One goal is to design bacteria which divert reduced cofactors (generated through central carbon metabolism) away from native electron transport or fermentation pathways and toward desired, heterologous reaction pathways. That is, we aim to maximize the efficiency with which sugars are utilized for driving NAD(P)H-dependent transformations by engineering strains which essentially "respire" on the substrates of these reactions.
Transformations of primary interest are those catalyzed by reductases and oxygenases. Important considerations in this research include the cofactor requirement or specificity for the enzyme of interest, ensuring efficient (low energy) substrate transport and appropriate genetic modifications.
Graduate Student Lexan Lhu
Isolated from marine sediments, the anaerobe Methanosarcina acetivorans is a methanogenic member of the archaea domain (Sowers, et al., 1984).

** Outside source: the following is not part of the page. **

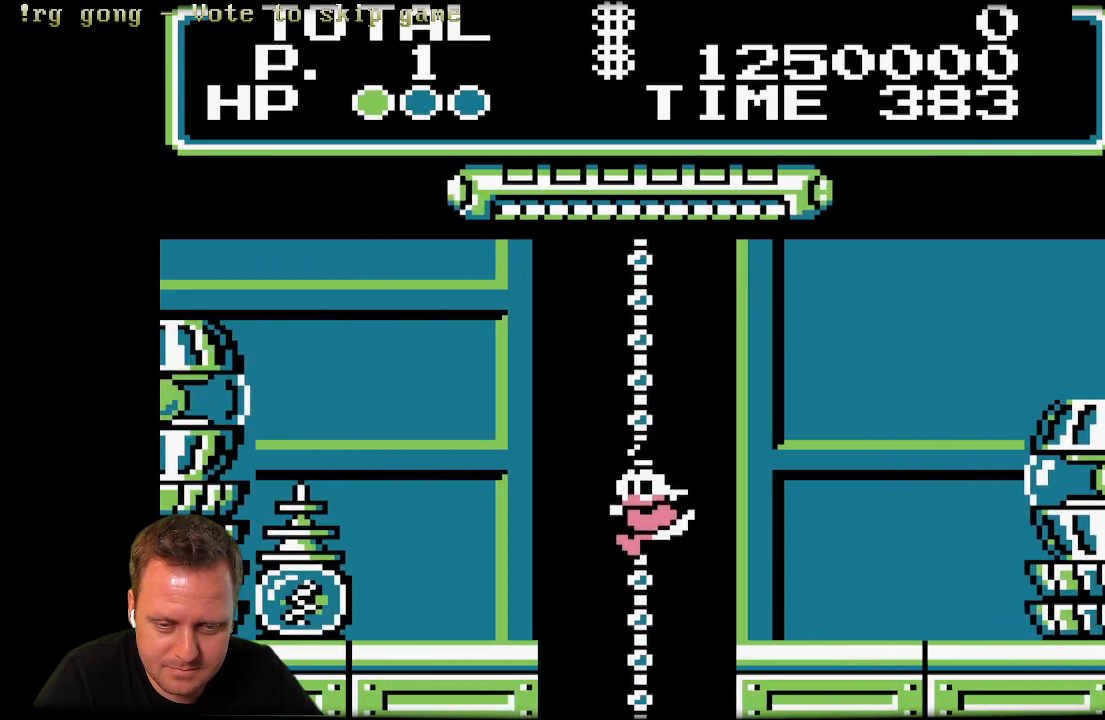
{"buttons": ["X", "DPAD_LEFT"], "left_stick": "center", "right_stick": "center", "events": [[150, "DPAD_UP", "up"], [267, "A", "down"], [433, "A", "up"], [500, "X", "down"]]}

M. acetivorans is capable of producing methane from acetate, methanol, and methylamines and was more recently found to produce methane from carbon monoxide (Rother and Metcalf, 2004 ).
Reductions of these substrates to CH4 occur through a succession of methylreductase and methyltransferase reactions using the methyl carrier coenzyme tetrahydrosarcinapterin (THSPT).
Many of the transformations involved in CO metabolism remain poorly characterized.
A better understanding of CO metabolism is critical to balancing the global carbon cycle and to revealing steps behind a metabolic pathway that evolved in primitive life when Earth's atmosphere contained elevated CO levels.